From Publishers Weekly:
This poignant account of teenagers attending a last-chance high school is a depressing confirmation of the entrenched isolation of poverty. Rathbone, a freelance journalist living in New York City, spent a year hanging out with students, mostly Hispanic and African American, assigned by the educational bureaucracy to classrooms fashioned out of abandoned office space in midtown Manhattan. The 750-plus students came from all over the city; their parents were often jobless drug addicts and alcoholics. The author recounts the day-to-day experiences of youngsters that drove them to become gang members and street hustlers. Rathbone becomes profoundly depressed, as does the reader, as she tries to befriend and help these troubled kids. Offering no solutions of her own, she takes solace from the fact that 85 of the kids obtained a diploma. The role of the teachers in this achievement is largely omitted here, although Rathbone spent a lot of time attending student discussion sessions run by the school principal, Ed Reynolds, himself a tragic figure who refuses to be beaten down by the system. 25,000 first printing; author tour.
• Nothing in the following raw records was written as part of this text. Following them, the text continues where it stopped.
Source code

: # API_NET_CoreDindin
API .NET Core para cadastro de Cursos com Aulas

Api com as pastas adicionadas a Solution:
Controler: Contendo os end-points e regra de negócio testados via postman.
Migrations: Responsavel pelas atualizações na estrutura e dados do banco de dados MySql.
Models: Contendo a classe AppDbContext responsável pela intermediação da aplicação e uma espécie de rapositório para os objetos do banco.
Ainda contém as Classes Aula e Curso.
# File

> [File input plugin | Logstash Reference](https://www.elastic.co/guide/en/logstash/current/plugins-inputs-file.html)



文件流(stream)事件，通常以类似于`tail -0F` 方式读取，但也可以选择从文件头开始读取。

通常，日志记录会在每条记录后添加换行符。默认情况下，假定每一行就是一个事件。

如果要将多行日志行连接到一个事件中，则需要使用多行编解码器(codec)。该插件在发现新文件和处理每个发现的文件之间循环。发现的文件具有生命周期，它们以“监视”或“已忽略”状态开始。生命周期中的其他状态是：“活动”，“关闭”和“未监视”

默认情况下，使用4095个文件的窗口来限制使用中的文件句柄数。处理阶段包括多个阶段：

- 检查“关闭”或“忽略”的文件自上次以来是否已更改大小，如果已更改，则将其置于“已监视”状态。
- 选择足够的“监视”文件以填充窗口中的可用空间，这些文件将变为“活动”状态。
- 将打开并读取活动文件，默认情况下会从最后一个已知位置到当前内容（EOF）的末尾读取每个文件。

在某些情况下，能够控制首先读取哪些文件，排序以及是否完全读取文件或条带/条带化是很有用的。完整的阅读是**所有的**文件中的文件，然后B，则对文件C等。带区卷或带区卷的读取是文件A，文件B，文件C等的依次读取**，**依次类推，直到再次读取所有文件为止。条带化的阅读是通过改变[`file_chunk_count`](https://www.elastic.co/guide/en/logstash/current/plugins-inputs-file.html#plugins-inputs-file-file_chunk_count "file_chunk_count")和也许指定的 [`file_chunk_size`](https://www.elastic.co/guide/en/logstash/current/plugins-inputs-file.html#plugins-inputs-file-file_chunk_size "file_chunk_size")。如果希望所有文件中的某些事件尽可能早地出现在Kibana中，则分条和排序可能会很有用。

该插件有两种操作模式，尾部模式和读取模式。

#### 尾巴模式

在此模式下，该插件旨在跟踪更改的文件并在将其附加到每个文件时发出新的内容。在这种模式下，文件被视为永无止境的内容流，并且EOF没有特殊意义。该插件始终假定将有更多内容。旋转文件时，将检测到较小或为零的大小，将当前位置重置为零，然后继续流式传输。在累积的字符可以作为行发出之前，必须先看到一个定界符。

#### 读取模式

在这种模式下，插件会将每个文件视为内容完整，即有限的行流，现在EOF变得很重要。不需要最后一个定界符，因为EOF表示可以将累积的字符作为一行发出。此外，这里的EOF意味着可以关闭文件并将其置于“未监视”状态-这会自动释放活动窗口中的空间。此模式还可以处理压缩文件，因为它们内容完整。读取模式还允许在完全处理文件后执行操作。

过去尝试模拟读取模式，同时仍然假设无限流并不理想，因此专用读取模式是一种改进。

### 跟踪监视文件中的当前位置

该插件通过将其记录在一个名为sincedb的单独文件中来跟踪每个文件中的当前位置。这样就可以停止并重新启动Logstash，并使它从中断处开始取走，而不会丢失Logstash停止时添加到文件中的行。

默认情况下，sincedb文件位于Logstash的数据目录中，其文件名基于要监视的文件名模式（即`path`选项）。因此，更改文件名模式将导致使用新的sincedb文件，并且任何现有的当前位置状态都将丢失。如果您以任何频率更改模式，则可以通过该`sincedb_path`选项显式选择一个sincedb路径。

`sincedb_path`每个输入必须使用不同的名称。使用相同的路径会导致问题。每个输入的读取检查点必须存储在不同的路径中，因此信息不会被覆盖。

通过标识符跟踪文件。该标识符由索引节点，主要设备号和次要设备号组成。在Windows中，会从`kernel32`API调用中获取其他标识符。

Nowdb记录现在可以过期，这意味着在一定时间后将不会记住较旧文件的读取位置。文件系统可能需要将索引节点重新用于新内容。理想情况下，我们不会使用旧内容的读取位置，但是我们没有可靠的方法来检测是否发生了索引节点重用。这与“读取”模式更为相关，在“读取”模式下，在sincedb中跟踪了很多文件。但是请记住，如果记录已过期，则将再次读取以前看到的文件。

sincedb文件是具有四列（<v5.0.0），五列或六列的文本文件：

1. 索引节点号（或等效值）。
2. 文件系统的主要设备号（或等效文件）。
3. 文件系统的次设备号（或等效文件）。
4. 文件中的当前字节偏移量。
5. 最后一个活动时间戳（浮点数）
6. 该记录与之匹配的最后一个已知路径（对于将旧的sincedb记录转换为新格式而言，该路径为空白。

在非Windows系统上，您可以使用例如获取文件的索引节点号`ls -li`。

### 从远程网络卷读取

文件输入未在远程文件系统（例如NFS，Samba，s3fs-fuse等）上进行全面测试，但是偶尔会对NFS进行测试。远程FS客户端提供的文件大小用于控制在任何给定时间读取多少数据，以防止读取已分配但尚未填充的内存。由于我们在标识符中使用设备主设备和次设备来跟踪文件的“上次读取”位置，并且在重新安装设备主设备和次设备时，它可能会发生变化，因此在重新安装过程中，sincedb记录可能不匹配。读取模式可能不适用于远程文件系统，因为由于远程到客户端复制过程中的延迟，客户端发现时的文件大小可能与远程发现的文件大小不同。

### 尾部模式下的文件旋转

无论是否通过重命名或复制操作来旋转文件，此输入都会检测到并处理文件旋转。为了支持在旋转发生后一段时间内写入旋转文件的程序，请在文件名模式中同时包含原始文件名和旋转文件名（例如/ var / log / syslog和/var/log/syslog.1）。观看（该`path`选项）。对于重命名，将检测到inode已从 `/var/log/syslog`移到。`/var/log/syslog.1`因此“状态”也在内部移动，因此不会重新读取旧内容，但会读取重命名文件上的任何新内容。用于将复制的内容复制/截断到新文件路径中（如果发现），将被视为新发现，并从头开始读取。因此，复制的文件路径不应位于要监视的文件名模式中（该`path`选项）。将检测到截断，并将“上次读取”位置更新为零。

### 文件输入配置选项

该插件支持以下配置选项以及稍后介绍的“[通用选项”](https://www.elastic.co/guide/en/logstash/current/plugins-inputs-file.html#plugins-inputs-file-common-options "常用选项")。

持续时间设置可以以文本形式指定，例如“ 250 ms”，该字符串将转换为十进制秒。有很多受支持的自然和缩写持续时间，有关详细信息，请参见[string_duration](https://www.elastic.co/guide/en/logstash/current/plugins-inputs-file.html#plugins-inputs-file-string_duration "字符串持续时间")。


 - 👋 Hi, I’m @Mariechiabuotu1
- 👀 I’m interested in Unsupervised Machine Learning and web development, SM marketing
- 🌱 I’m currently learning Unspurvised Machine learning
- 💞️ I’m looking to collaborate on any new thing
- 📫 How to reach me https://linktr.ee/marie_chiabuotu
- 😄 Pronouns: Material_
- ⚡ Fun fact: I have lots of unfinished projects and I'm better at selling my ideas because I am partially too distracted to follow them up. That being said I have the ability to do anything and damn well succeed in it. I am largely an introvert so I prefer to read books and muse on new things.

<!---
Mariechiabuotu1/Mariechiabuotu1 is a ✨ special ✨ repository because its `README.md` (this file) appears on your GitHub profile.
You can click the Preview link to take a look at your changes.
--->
Copyright 1998 Reed Business Information, Inc.
From Library Journal:
Curious about the lives of inner-city teenagers, journalist Rathbone, who has written for the New York Daily News and the Miami Herald, decided to spend the 1994-95 school year as an observer in New York's West Side High School, composed largely of students that even the worst schools had rejected. Throughout the school year, Rathbone spent time in Principal Ed Reynolds's "Family Group," a sort of daily homeroom/discussion period at the school. Ed's group contained some of the worst students. Rathbone could relate to a number of the kids, having grown up in an at-risk situation herself, but the lives of many others at West Side often overwhelmed her. Rathbone's book is about more than education. Along with detailing the daily lives of the students, she provides history and information about New York City neighborhoods?the gangs, drugs, depression?as well as insight into a world many readers would like to believe doesn't exist. Recommended for most libraries, especially those with an emphasis on education.?Terry Christner, Hutchinson P.L., Kan.